[FRIAM] absurd

glen gepropella at gmail.com
Thu May 1 16:18:44 EDT 2025


Maybe you didn't see my previous response. I'm no more disappointed in any LLMs than I am in, say, my truck. It's a machine, a tool. One's disappointment in a tool is a function of one's expectations of that machine. I know what my truck can and can't do, what it's intended to do, the extent to which I can abuse/bend it, etc. If something goes wrong, it's *my* fault, not the truck's fault. (It's a poor craftsman that blames their tools.)

It is literally impossible for me to be disappointed with my truck. Now, I don't know all the elements of LLMs, especially proprietary ones like ChatGPT. So it's more likely my expectations don't match the behavioral and constitutional profiles of ChatGPT, than for my truck. But I do know enough to be able to bend it to my will. Any surprise I've felt in using it has long since faded. So it's more like my truck at this point. If it gives me unexpected output, it's my fault, not ChatGPT's.

:::::

TASK TO CARRY OUT:
Carry on the mailing-list post comparing ChatGPT to a truck, picking up after its final sentence.

:::::

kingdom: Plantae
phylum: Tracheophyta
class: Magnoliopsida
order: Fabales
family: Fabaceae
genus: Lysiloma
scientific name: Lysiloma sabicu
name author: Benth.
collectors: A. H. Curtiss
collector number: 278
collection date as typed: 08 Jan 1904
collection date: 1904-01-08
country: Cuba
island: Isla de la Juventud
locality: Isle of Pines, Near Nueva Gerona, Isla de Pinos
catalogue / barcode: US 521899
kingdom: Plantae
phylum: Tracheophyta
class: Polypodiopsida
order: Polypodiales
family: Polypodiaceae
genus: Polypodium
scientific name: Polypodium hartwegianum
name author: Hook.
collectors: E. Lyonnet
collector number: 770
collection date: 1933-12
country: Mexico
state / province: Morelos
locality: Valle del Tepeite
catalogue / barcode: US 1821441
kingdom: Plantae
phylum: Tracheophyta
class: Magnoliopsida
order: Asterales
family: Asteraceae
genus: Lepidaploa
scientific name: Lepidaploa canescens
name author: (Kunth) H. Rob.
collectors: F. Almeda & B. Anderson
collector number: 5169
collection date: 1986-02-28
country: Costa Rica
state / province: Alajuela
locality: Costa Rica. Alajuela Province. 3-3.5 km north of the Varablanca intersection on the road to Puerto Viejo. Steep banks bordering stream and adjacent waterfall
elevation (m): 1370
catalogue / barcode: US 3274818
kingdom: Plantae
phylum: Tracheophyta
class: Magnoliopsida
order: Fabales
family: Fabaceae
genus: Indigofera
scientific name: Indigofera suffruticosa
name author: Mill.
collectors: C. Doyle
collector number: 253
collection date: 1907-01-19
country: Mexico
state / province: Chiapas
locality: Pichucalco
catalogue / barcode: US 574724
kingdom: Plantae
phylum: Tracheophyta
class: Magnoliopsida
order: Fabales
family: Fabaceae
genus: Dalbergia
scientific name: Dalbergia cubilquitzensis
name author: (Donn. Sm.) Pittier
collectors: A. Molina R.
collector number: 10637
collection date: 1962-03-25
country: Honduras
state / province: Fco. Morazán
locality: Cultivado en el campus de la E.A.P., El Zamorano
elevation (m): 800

:::::

WRITTEN RESPONSE:
Hence I cannot be disappointed in ChatGPT.

There are things I believe it cannot do. E.g. some of the tests here: https://arcprize.org/play?task=e3721c99 But I don't see any in principle obstacles to a machine *like* ChatGPT doing all that and more at some point.

But more importantly, I have no desire to chat with it. And that's an even deeper reason I'll never be disappointed with it as far as it's ability to chat. Hell, I can barely chat with humans, especially chatty humans.

On 5/1/25 12:06 PM, Nicholas Thompson wrote:
> I cannot shake the feeling that glen is expressing a kind of disappointment with LLM's.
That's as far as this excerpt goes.